=== Excerpt provided ===
━━━━
Audit Strategy and Planning Memorandum
ABC Learning Centres Ltd

Executive Summary
We have been given the task of conducting an audit on ABC Learning Centres Ltd. The objective of this memo is to give the audit manager information on the areas of concern in relation to how auditing should be approached. The memo will focus on audit scope and approach, materiality risk assessment and areas of audit focus, audit engagement and reporting and the team. We will conduct financial statements auditing in accordance with international Standards of Auditing and ASA 240 standards. There are different factors that determine the benchmarks for materiality. The factors include the type of the entity, the nature of industry of operation and the complexity and size of the organization. Our audit team will be analysing the financial information of ABC Learning Centres Ltd from 2000-2007 applying analytical review approaches like Beneish M-Score models, DuPont Analysis, Trend Analysis and Common Size. The audit will be conducted to establish any possible earnings manipulation in some accounts during a particular year. Our team of auditors will provide audit engagement and reporting required to gather enough and reliable evidence about account procedures and balances. Focusing on the design of controls is important to eradicate the level of testing that is required. Reliable controls can alleviate the amount of intensity and procedures of substantive procedures.

Description of the Client and Business
ABC Learning Centres Ltd was established in 1988 by Eddy Groves and his wife. The company started from a humble background but developed rapidly to become one of the global renowned businesses offering educational and developmental care for children internationally. The business mainly provided long day care services, vacation services, before school care services and after school services (McRobert 2009). The vision of the company was to ensure that all children were nurtured, loved and given education for them to have a bright future. To achieve this vision, the organization developed four building blocks which are:
• Facilities and environment
• Centres staff training and development
• A learning curriculum
• Physical and nutrition development
The organization grew very first in Australia and beyond borders into the UK, New Zealand and even the USA (Auditing Standard ASA 240). Given that it was listed in the stock exchange, it expended fast through mergers and acquisitions. It acquired La Petite which was the largest childcare organization in the US. ABC Learning Centres Ltd also acquired other companies such as Busy Bess Group Ltd of the UK.
━━━━
=== Exercise instructions ===
According to the planning memorandum, which company described as the largest childcare organization in the US did ABC Learning Centres Ltd acquire?
━━━━
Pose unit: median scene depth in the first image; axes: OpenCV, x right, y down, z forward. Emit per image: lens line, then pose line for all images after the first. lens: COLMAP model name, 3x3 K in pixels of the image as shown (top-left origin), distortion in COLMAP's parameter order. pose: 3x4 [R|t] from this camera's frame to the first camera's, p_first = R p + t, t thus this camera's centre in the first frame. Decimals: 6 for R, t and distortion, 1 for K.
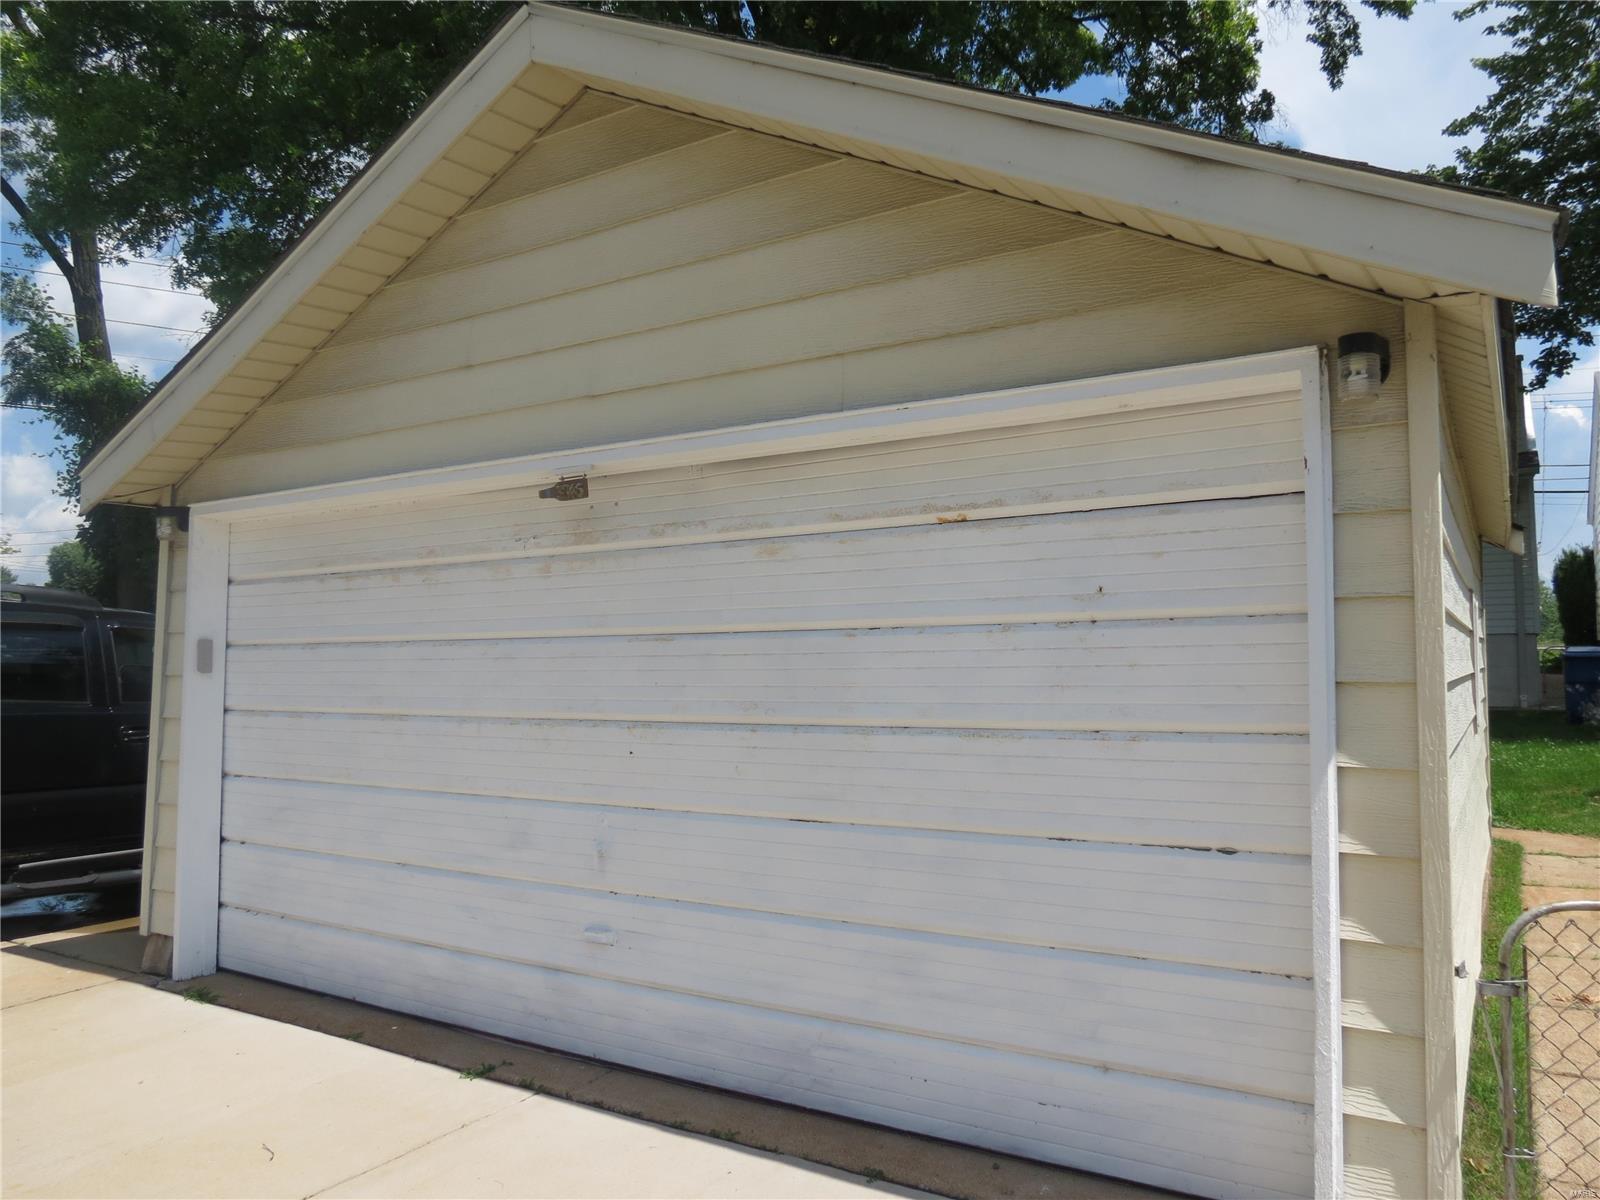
lens RADIAL K [[1139.1, 0, 800.0], [0, 1139.1, 600.0], [0, 0, 1]] dist [-0.002673, -0.001558]
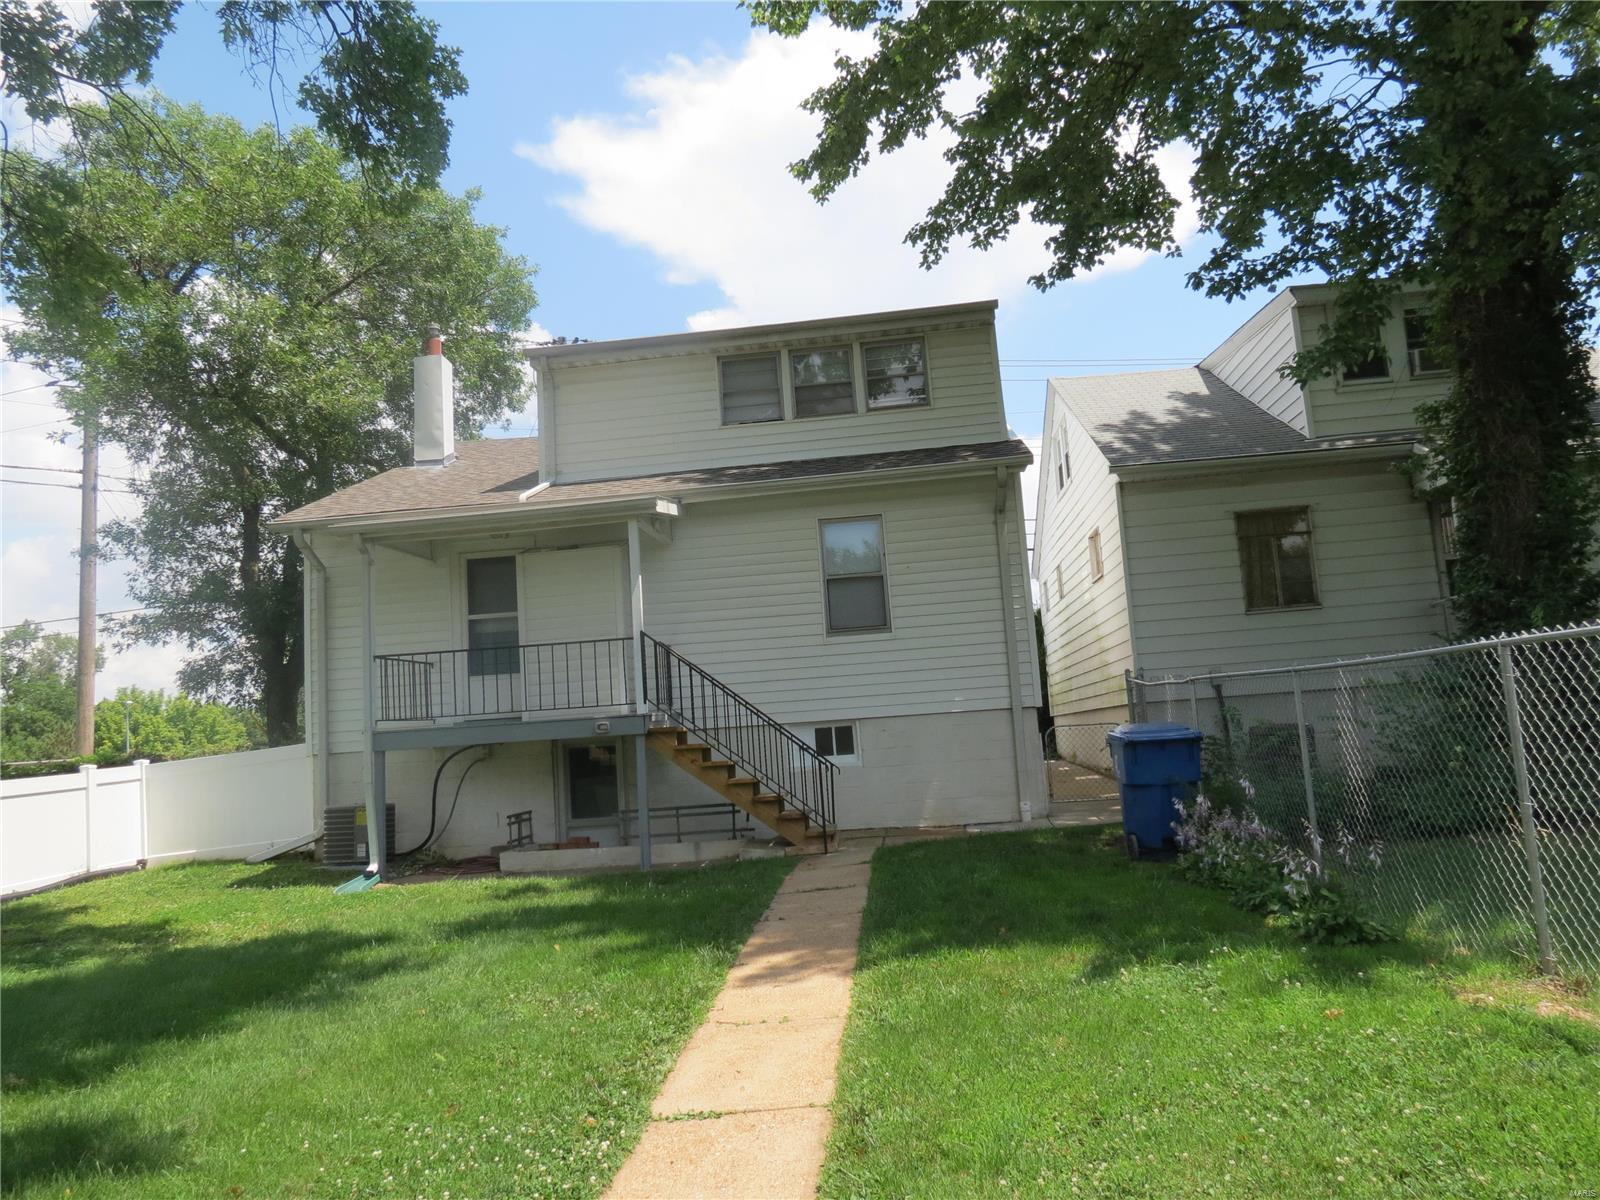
lens RADIAL K [[1139.1, 0, 800.0], [0, 1139.1, 600.0], [0, 0, 1]] dist [-0.002673, -0.001558]
pose [[0.894635, -0.002770, 0.446790, 0.227362], [0.037796, 0.996866, -0.069501, 0.008378], [-0.445197, 0.079065, 0.891935, 0.465296]]
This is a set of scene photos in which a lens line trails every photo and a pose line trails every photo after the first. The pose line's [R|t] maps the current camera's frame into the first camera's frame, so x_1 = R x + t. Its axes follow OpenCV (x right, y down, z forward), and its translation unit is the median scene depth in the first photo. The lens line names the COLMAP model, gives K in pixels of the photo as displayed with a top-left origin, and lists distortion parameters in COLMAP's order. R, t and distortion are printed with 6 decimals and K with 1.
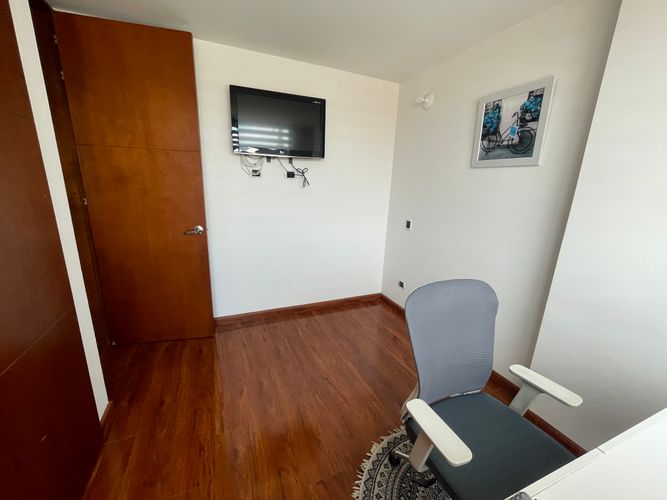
lens RADIAL K [[269.9, 0, 332.9], [0, 269.9, 249.8], [0, 0, 1]] dist [-0.000763, -0.000285]
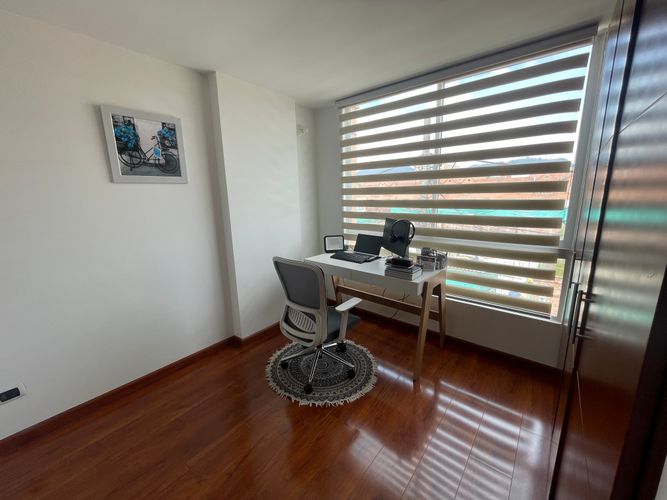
lens RADIAL K [[269.9, 0, 332.9], [0, 269.9, 249.8], [0, 0, 1]] dist [-0.000763, -0.000285]
pose [[-0.466053, -0.206781, 0.860254, -0.725078], [0.220358, 0.914537, 0.339211, -0.285284], [-0.856876, 0.347654, -0.380657, 0.933807]]
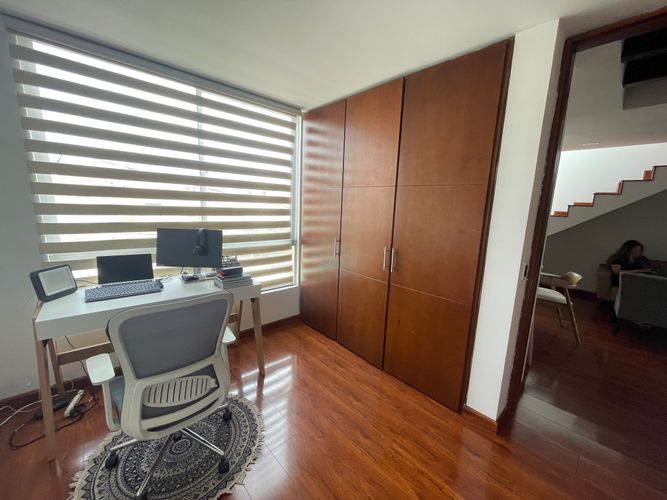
lens RADIAL K [[269.9, 0, 332.9], [0, 269.9, 249.8], [0, 0, 1]] dist [-0.000763, -0.000285]
pose [[-0.937309, -0.019883, -0.347931, 0.168134], [-0.158034, 0.914069, 0.373500, -0.349102], [0.310606, 0.405070, -0.859908, 1.336780]]
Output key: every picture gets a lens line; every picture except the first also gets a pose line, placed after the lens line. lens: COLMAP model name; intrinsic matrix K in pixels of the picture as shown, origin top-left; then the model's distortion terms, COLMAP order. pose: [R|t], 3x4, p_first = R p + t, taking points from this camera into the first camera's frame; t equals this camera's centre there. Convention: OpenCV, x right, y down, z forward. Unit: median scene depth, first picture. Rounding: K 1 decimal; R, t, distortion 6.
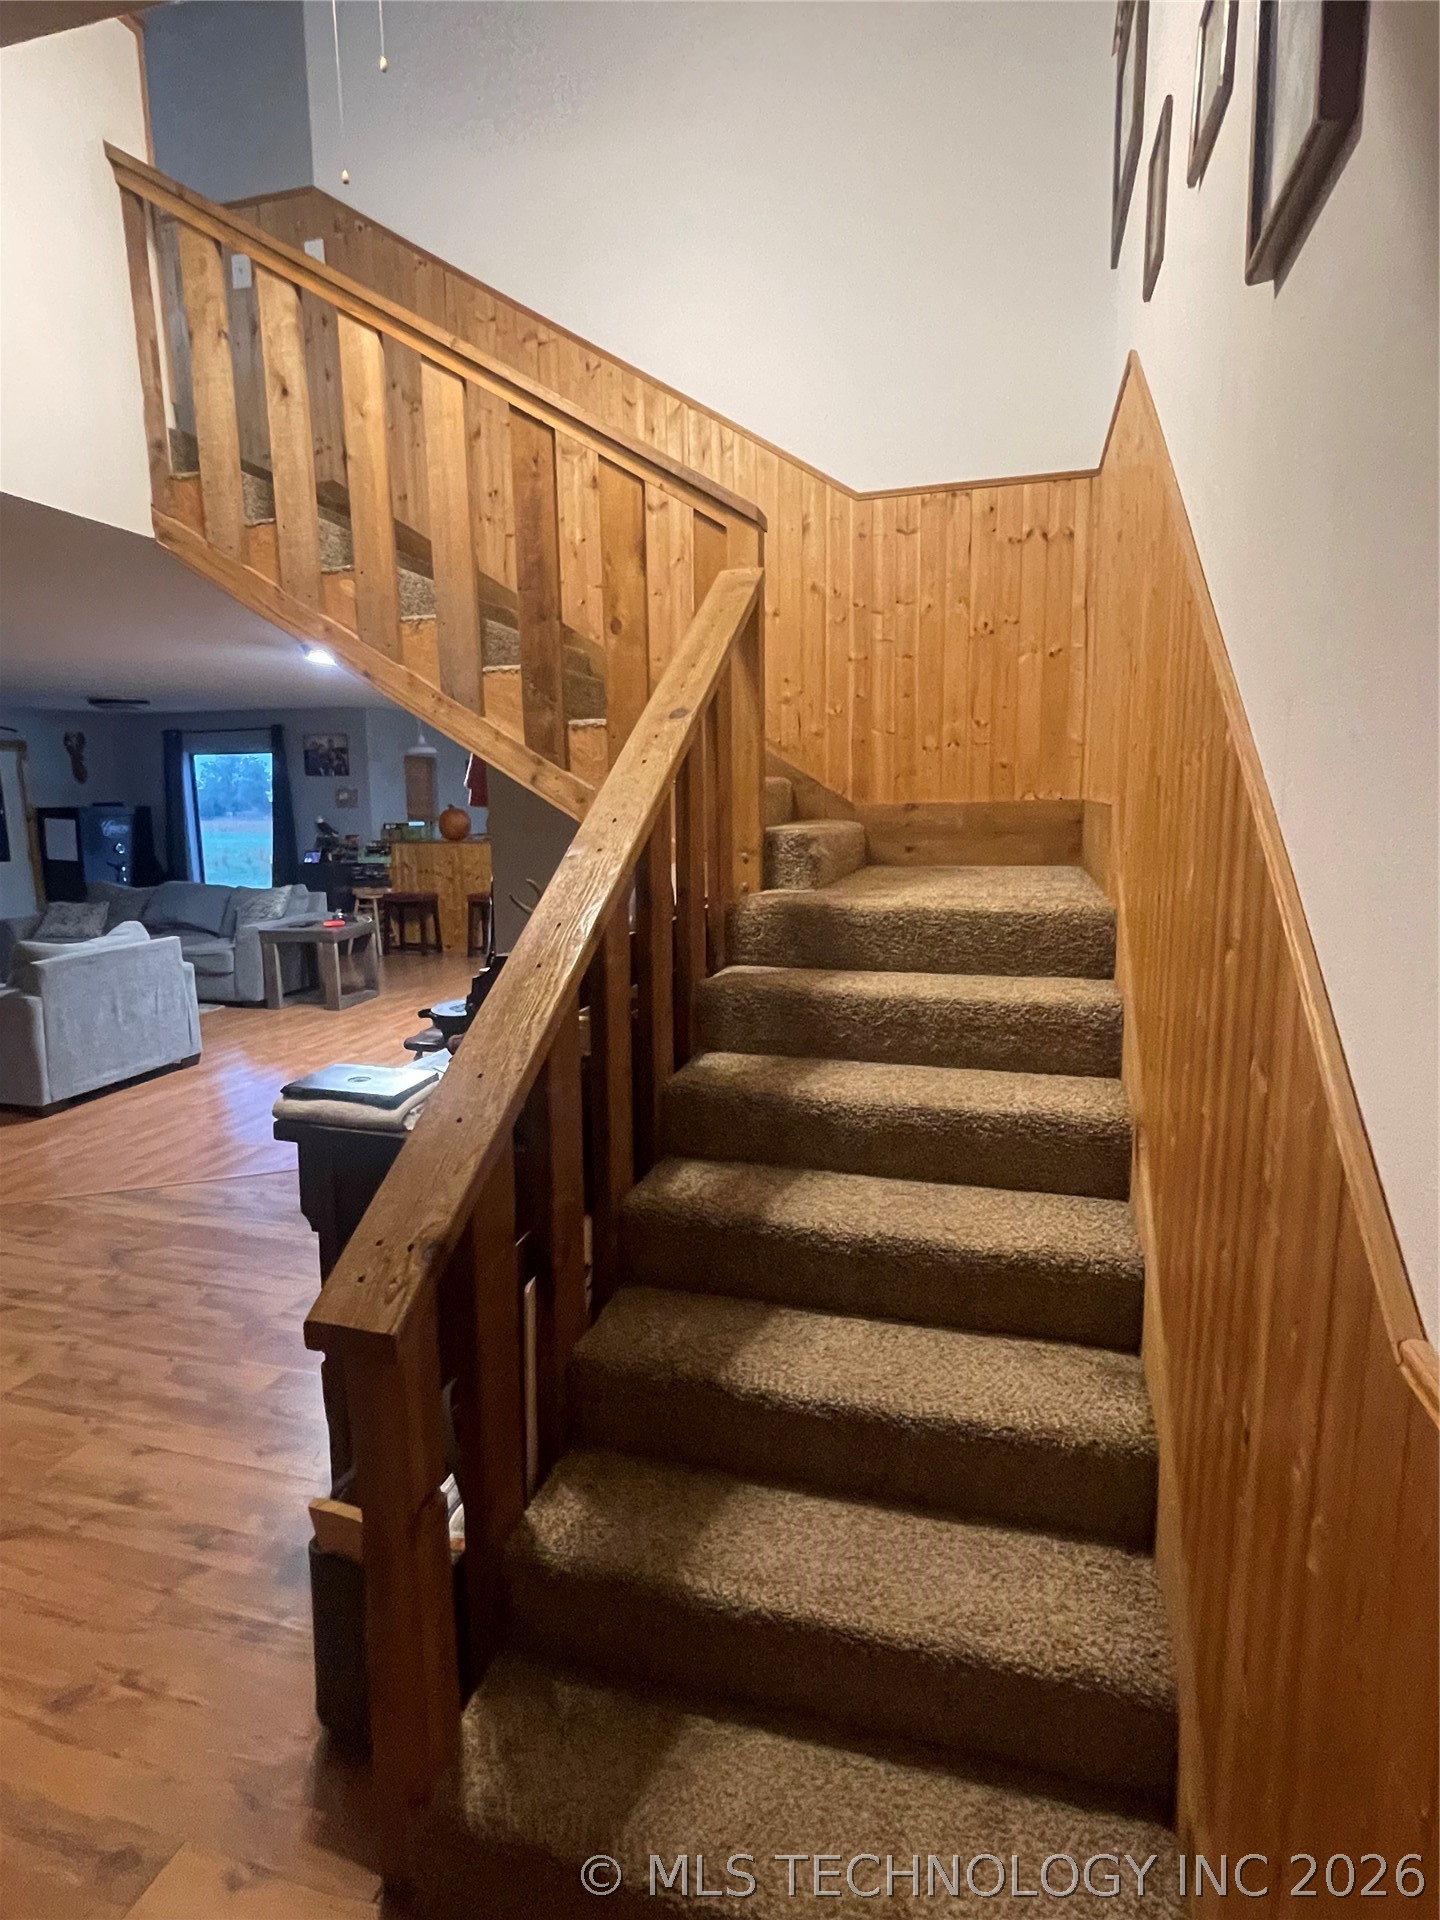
━━━━
=== Answer to this problem ===
La Petite